Teruskan teks tentang pentingnya kajian naskah kuno, dimulai dari kalimat sesudah kalimat terakhirnya.

=== Teks Bacaan ===
►

Kata Kunci: Lukmanulhakim. Ajaran Moral.
1. Pendahuluan
1.1 Latar Belakang
Perihal kegunaan dan urgensi penggarapan naskah kuno sering diungkap oleh para pakar di bidangnya. Mereka menganggap naskah kuno bukan sekedar kumpulan atau tulisan kuno yang tidak jelas artinya dan juga tidak menganggap sebagai onggokan kertas, bak sampah yang harus dibuang. Namun naskah kuno adalah peninggalan sejarah suatu suku bangsa yang perlu diteliti dan dikaji, karena akan memberi¬kan data dan informasi mengenai berbagai hal budaya maupun situasi yang pernah berlangsung pada zamannya. Dalam kaitan¬nya dengan itulah para pakar budaya, baik langsung maupun tidak, mengakui keberadaan naskah(-naskah) kuno sebagai sumber informasi budaya daerah. Pada awalnya bagi masyarakat pendukungnya bisa jadi sebuah naskah hanyalah berfungsi sebagai pengisi luang-waktu disela-sela kesibukannya seba¬gaimana terjadi pada tradisi pembacaan naskah wawacan(Sunda) atau mabasan (Bali). Namun tidaklah demikian bagi seorang pemerhati budaya dan bagi orang-orang yang arif akan nilai-nilai kehidupan. Bagi mereka pembacaan wawacan berupa naskah-naskah tertentu, misalnya, memiliki nilai tersendiri yang patut diteladani dan diambil hikmahnya, terutama sekali terhadap isi kandungan suatu naskah.

◄

=== Entri Data ===
►

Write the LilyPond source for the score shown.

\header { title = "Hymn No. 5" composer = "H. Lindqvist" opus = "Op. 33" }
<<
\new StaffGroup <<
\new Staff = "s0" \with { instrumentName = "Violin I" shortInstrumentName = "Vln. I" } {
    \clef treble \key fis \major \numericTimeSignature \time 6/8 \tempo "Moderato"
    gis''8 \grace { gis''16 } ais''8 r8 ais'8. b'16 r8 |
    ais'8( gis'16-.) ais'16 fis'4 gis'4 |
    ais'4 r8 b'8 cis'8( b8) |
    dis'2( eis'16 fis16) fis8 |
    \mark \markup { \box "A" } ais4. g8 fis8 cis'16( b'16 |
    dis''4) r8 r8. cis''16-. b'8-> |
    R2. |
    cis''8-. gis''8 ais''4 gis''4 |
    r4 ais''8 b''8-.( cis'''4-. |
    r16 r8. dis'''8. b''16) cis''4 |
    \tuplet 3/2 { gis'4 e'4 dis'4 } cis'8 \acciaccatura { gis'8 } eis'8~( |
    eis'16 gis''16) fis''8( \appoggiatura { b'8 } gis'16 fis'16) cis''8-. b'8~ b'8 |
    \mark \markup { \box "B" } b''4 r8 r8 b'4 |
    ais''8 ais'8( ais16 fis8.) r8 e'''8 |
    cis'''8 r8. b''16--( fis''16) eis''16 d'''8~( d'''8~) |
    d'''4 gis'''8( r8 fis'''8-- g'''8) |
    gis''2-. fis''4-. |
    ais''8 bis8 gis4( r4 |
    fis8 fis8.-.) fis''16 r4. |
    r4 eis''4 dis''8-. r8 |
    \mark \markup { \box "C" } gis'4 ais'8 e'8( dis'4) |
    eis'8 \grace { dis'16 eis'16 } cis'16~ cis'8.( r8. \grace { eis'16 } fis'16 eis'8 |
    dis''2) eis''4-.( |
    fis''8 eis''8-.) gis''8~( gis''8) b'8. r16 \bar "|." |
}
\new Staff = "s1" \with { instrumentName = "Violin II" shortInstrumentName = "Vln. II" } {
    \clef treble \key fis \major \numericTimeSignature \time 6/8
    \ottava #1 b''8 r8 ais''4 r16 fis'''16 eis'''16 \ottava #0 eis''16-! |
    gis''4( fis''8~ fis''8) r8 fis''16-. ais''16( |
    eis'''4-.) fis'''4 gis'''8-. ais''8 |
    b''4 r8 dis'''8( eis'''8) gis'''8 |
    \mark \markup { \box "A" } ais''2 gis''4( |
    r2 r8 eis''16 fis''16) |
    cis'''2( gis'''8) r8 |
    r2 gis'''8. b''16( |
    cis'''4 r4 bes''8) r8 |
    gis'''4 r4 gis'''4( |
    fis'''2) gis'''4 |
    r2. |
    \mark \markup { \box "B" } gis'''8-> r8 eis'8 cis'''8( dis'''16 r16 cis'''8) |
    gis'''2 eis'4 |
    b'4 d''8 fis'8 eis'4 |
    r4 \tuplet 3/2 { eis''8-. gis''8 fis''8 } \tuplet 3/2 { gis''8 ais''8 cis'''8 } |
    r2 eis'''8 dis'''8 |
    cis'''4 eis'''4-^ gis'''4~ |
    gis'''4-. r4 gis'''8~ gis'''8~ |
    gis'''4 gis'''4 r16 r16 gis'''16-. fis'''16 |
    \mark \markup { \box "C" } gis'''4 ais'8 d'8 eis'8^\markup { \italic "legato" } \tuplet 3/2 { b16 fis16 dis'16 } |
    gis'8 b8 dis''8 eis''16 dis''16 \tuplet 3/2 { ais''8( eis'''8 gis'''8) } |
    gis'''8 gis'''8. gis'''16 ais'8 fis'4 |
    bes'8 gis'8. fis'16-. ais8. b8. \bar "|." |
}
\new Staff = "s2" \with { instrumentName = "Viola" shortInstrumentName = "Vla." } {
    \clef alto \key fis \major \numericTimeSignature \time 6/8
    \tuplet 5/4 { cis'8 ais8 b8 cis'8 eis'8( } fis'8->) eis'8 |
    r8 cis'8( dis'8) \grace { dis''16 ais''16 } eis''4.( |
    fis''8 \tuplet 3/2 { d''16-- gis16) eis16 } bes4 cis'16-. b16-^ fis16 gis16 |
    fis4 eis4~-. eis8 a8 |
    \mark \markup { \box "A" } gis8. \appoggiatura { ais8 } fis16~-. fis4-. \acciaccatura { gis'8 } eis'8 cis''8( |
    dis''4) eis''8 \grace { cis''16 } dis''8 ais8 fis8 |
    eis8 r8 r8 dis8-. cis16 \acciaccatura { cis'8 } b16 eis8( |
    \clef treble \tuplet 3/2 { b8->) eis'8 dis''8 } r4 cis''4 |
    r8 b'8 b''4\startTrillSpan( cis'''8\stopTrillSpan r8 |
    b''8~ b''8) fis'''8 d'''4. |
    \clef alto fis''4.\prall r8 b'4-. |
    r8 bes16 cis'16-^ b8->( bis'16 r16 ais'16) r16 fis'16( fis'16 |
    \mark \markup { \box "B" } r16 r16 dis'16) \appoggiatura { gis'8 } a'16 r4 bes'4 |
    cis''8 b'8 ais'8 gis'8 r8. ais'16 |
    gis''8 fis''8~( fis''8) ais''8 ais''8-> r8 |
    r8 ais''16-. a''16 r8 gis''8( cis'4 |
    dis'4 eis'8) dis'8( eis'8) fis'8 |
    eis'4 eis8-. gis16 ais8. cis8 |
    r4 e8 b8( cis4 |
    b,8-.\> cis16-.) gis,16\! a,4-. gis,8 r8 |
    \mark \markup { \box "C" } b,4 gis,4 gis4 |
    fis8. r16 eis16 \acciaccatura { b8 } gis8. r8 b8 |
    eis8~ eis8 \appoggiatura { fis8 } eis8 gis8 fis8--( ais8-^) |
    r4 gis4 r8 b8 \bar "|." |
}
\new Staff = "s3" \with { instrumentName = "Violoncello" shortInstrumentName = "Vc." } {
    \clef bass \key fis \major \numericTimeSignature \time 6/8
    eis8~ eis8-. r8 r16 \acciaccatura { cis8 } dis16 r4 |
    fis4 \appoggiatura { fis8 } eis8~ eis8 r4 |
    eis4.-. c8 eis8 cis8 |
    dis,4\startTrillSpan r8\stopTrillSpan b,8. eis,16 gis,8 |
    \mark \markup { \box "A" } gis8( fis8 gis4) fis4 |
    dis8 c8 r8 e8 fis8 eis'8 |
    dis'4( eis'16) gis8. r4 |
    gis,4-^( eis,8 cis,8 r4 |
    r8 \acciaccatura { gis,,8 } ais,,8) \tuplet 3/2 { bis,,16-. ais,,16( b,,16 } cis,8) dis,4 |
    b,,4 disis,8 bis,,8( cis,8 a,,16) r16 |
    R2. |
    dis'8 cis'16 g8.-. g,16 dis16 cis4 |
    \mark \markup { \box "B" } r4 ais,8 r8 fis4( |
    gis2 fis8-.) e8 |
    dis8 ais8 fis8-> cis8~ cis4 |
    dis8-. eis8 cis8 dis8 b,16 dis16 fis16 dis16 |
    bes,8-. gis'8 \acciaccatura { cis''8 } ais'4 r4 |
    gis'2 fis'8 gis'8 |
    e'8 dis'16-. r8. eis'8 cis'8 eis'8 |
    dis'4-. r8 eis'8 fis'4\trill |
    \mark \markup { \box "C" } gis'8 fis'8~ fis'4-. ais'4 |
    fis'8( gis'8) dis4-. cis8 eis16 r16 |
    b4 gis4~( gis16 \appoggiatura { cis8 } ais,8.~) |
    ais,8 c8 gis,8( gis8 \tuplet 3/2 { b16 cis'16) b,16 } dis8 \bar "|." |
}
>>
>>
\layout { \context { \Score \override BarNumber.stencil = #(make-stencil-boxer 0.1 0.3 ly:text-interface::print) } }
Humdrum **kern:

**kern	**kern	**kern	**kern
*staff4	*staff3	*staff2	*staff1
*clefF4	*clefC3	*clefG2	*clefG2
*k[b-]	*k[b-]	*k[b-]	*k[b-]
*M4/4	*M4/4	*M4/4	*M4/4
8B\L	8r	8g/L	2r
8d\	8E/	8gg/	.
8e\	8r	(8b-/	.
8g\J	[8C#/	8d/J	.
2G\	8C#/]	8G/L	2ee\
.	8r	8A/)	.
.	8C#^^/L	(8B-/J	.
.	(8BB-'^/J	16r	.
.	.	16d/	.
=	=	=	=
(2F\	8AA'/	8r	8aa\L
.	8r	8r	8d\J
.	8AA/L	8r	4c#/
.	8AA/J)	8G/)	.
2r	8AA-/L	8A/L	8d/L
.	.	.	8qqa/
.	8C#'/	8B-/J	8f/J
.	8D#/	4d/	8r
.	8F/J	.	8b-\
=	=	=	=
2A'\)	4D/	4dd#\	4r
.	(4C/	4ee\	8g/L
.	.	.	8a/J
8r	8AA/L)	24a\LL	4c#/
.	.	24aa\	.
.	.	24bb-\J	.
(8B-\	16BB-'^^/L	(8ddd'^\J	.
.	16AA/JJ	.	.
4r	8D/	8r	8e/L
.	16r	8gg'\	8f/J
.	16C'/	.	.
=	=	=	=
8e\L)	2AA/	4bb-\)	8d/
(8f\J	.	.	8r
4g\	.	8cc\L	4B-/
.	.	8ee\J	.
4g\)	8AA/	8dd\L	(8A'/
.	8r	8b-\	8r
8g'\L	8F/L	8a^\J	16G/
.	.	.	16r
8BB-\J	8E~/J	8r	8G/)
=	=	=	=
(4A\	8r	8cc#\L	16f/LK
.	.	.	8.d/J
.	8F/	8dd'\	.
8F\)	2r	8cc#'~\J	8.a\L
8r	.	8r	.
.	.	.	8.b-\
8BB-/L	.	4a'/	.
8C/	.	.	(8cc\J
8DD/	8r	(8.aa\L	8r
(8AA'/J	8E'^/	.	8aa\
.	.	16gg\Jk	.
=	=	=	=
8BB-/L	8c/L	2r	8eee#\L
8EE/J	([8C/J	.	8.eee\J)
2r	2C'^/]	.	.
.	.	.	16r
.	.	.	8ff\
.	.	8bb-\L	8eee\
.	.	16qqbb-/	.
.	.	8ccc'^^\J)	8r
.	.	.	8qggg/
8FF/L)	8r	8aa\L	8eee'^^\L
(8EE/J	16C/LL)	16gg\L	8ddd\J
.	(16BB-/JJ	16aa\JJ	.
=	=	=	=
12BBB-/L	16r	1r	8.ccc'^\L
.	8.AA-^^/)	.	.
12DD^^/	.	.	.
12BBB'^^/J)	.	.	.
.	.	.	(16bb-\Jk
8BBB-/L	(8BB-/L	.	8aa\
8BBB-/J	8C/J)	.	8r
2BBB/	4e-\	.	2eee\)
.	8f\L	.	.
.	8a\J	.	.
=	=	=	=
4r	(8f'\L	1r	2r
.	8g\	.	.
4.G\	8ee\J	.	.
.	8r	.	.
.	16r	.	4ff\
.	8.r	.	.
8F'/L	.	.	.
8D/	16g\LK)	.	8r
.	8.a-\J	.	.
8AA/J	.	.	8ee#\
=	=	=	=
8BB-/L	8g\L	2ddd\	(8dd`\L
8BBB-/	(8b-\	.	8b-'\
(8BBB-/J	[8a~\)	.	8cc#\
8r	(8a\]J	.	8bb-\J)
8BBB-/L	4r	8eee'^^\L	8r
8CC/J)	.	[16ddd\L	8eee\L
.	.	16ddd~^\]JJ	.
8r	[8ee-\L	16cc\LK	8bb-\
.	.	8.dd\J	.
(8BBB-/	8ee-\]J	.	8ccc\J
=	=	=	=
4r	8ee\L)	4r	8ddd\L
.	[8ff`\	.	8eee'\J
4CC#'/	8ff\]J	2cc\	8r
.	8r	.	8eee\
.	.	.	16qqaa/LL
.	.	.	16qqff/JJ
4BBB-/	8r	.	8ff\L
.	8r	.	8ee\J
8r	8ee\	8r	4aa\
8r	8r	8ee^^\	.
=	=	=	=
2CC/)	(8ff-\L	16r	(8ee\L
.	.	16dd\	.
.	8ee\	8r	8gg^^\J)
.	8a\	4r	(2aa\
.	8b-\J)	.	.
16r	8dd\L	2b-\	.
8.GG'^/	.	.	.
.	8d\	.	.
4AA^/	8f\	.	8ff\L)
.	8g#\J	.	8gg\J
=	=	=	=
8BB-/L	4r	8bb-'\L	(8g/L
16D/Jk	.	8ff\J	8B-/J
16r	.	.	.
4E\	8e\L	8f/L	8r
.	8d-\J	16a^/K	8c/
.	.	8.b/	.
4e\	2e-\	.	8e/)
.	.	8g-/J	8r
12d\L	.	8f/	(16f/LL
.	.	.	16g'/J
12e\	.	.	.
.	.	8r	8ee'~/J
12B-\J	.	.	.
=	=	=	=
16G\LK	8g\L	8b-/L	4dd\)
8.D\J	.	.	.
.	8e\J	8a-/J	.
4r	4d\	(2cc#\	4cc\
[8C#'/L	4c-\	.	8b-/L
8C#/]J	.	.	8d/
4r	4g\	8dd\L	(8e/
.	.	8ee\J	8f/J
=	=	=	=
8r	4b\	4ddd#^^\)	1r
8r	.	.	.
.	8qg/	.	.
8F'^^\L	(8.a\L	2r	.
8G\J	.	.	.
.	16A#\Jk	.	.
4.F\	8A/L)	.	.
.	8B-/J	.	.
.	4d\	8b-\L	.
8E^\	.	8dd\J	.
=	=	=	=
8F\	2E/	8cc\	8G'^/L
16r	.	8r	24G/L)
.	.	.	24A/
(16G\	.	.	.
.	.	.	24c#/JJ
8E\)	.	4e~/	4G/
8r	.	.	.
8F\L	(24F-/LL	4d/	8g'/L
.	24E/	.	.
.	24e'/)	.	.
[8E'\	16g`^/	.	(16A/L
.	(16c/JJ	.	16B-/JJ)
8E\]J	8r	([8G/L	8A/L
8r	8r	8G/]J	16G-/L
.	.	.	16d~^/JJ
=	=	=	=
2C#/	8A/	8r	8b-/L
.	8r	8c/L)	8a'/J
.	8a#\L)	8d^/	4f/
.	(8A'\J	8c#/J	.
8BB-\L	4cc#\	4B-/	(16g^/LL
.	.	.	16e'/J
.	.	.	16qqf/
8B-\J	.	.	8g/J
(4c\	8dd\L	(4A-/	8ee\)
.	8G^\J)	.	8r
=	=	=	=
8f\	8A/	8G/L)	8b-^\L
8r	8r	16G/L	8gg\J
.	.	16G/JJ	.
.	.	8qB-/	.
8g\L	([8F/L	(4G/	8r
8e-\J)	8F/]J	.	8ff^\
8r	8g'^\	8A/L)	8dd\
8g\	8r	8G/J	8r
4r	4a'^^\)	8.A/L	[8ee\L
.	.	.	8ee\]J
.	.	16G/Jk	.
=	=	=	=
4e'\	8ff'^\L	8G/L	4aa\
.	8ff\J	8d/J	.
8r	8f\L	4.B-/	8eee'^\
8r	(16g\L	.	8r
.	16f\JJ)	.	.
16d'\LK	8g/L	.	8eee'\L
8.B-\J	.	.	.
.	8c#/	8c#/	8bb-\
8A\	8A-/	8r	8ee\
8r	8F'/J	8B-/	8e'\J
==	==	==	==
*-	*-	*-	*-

◄

=== Jawaban ===
Dilain pihak pun naskah berfungsi sebagai sumber informasi sosial budaya. Sebagai sumber informasi sosial budaya, kandungan naskah menunjukkan pada salah satu sumber budaya yang sangat erat kaitannya dengan kehidupan sosial budaya masyarakat saat naskah tersebut lahir dan mendapat dukungan masyarakatnya. Naskah-naskah kuno berdasarkan wujudnya dapat dipan¬dang sebagai benda budaya dalam bentuk tulisan tangan. Hasil buah pikiran yang direfleksikan dalam bentuk tulisan tangan ini adalah kode-kode aksara sarat makna yang pada gilirannya dapat memberikan informasi langsung mengenai ide-ide atau gagasan berbagai pengetahuan tentang alam semesta menurut persepsi budaya masyarakat yang bersangkutan. Oleh karena itu, Koentjaraningrat (1980:15) memasukkan ide-ide, gagasan, nilai-nilai, norma-norma, peraturan dan sebagainya ke dalam wujud kebudayaan yang pertama.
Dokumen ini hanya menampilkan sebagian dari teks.